The Long Read: Fox News and the Billion Dollar Lawsuit

New York Times: Defamation Suit About Election Falsehoods Puts Fox on Its Heels

The suit, filed by Dominion Voting Systems, could be one of the most consequential First Amendment cases in a generation.

The Fox News studio in Manhattan on election night in 2020. A defamation suit by Dominion Voting Systems threatens a huge financial and reputational blow to Fox.

In the weeks after President Donald J. Trump lost the 2020 election, the Fox Business host Lou Dobbs claimed to have “tremendous evidence” that voter fraud was to blame. That evidence never emerged but a new culprit in a supposed scheme to rig the election did: Dominion Voting Systems, a maker of election technology whose algorithms, Mr. Dobbs said, “were designed to be inaccurate.”

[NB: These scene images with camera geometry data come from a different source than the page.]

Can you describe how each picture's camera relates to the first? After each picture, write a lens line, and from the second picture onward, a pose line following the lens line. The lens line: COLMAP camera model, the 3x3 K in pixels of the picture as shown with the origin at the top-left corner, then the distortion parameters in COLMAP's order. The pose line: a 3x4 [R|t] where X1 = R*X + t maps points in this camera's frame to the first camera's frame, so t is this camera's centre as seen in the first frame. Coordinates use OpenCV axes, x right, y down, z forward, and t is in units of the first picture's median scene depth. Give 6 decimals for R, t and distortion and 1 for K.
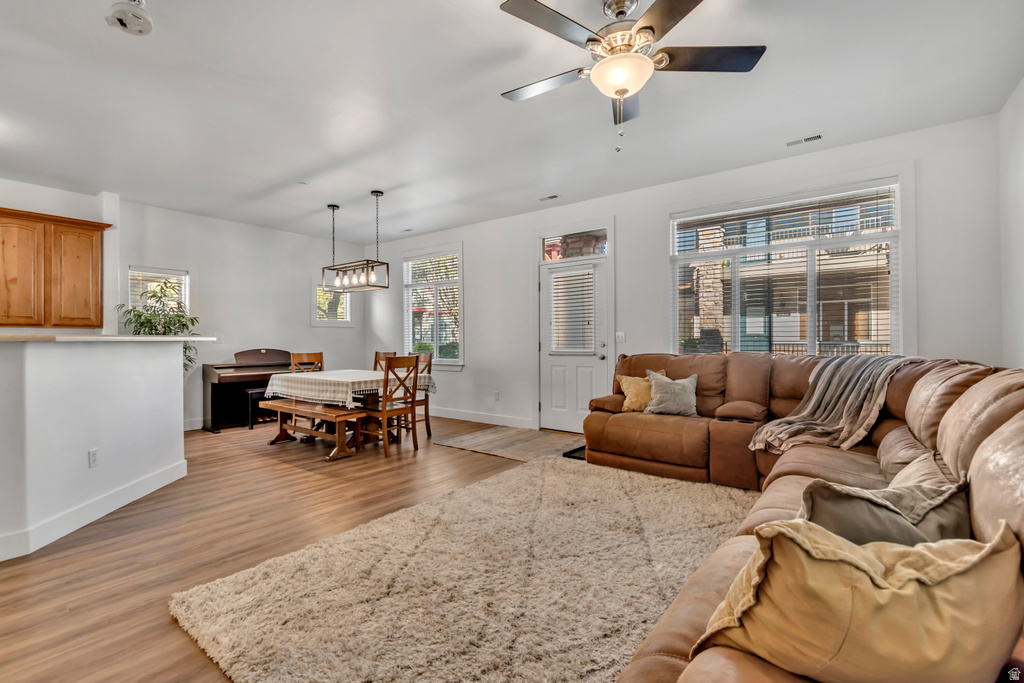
lens RADIAL K [[456.9, 0, 514.8], [0, 456.9, 335.6], [0, 0, 1]] dist [0.005526, -0.000509]
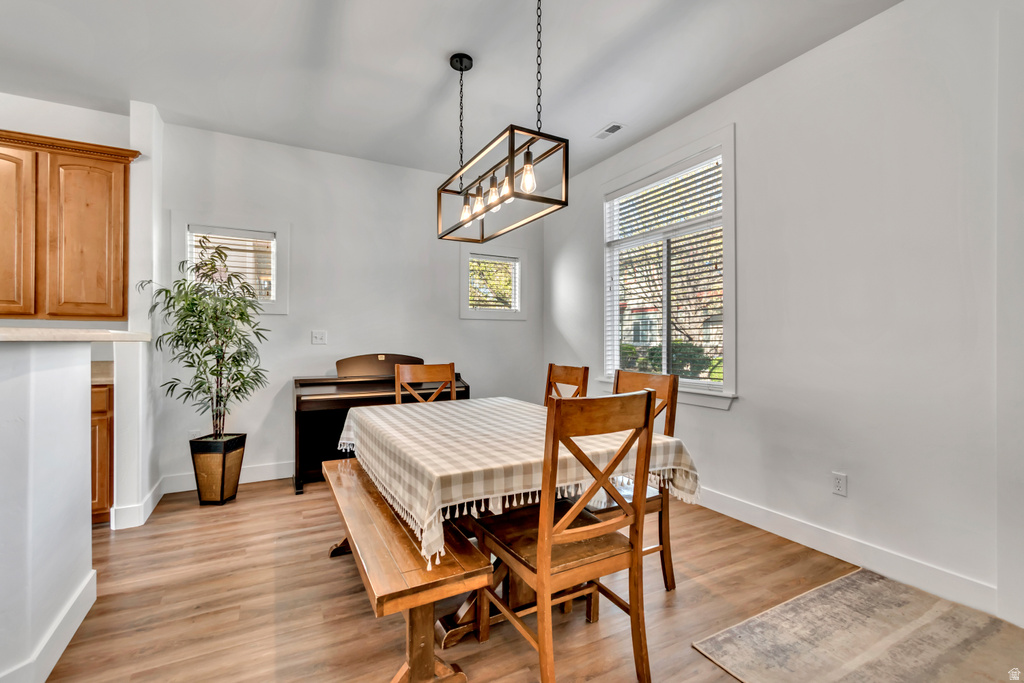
lens RADIAL K [[456.9, 0, 512.7], [0, 456.9, 340.1], [0, 0, 1]] dist [0.005526, -0.000509]
pose [[0.907551, 0.004950, -0.419913, -0.163557], [-0.001271, 0.999958, 0.009039, 0.005257], [0.419940, -0.007670, 0.907519, 0.661265]]
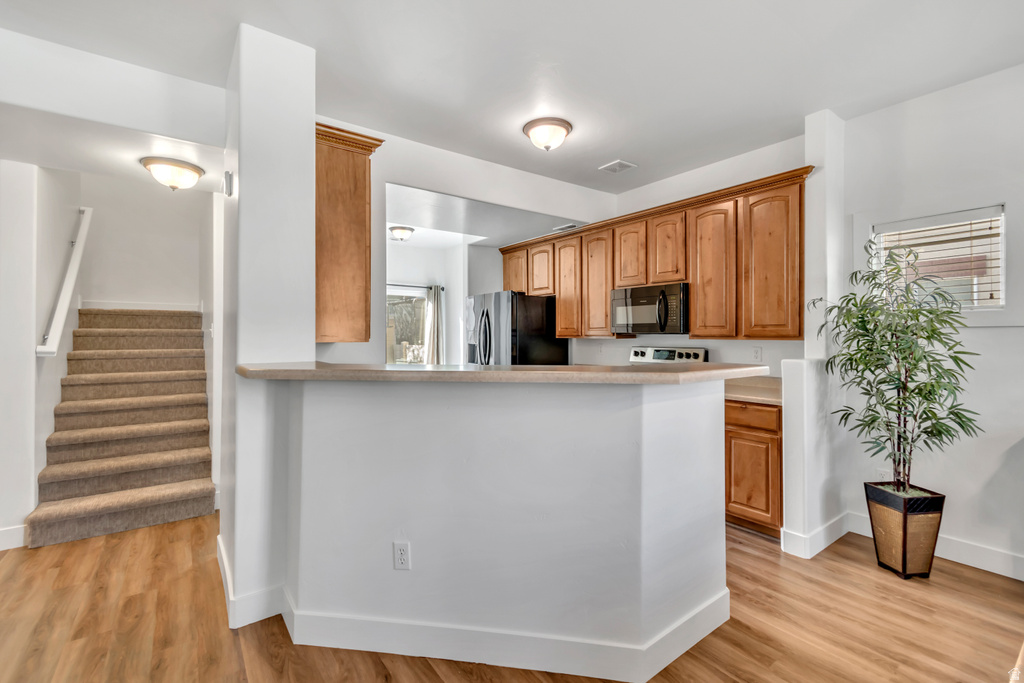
lens RADIAL K [[456.9, 0, 514.1], [0, 456.9, 332.0], [0, 0, 1]] dist [0.005526, -0.000509]
pose [[-0.279419, -0.005379, -0.960154, -0.204393], [0.010852, 0.999903, -0.008760, -0.025838], [0.960108, -0.012868, -0.279333, 0.808064]]
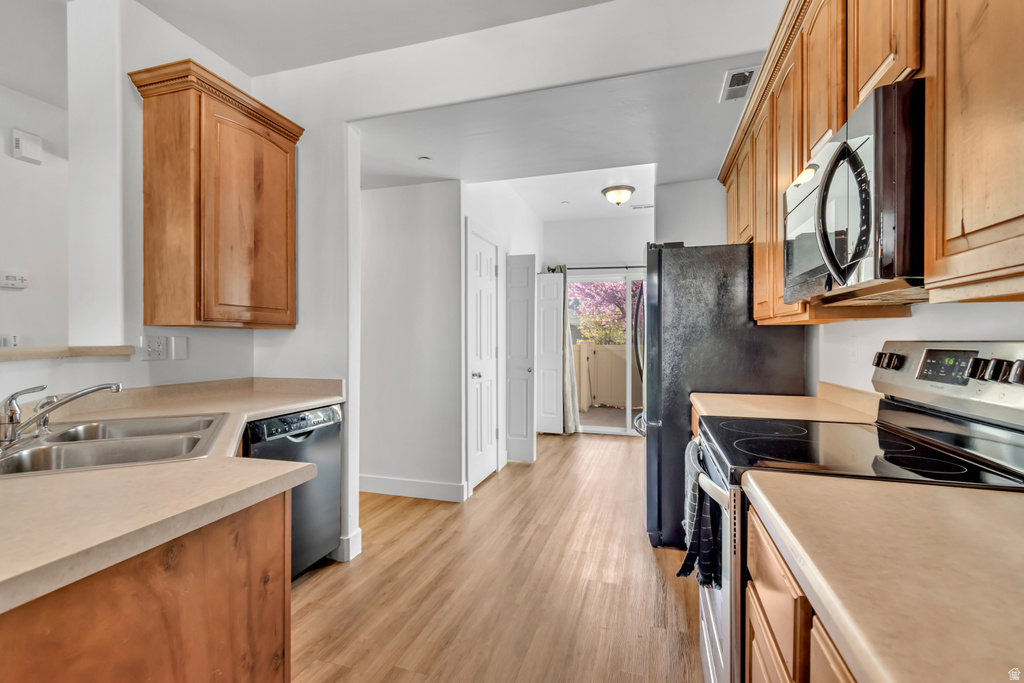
lens RADIAL K [[456.9, 0, 515.3], [0, 456.9, 339.3], [0, 0, 1]] dist [0.005526, -0.000509]
pose [[-0.939319, 0.003153, -0.343031, -0.800584], [0.006220, 0.999950, -0.007843, -0.001873], [0.342990, -0.009500, -0.939291, 0.995904]]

Maria Bartiromo, another host on the network, falsely stated that “Nancy Pelosi has an interest in this company.” Jeanine Pirro, a Fox News personality, speculated that “technical glitches” in Dominion’s software “could have affected thousands of absentee mail-in ballots.”

Those unfounded accusations are now among the dozens cited in Dominion’s defamation lawsuit against the Fox Corporation, which alleges that Fox repeatedly aired false, far-fetched and exaggerated allegations about Dominion and its purported role in a plot to steal votes from Mr. Trump.

Those bogus assertions — made day after day, including allegations that Dominion was a front for the communist government in Venezuela and that its voting machines could switch votes from one candidate to another — are at the center of the libel suit, one of the most extraordinary brought against an American media company in more than a generation.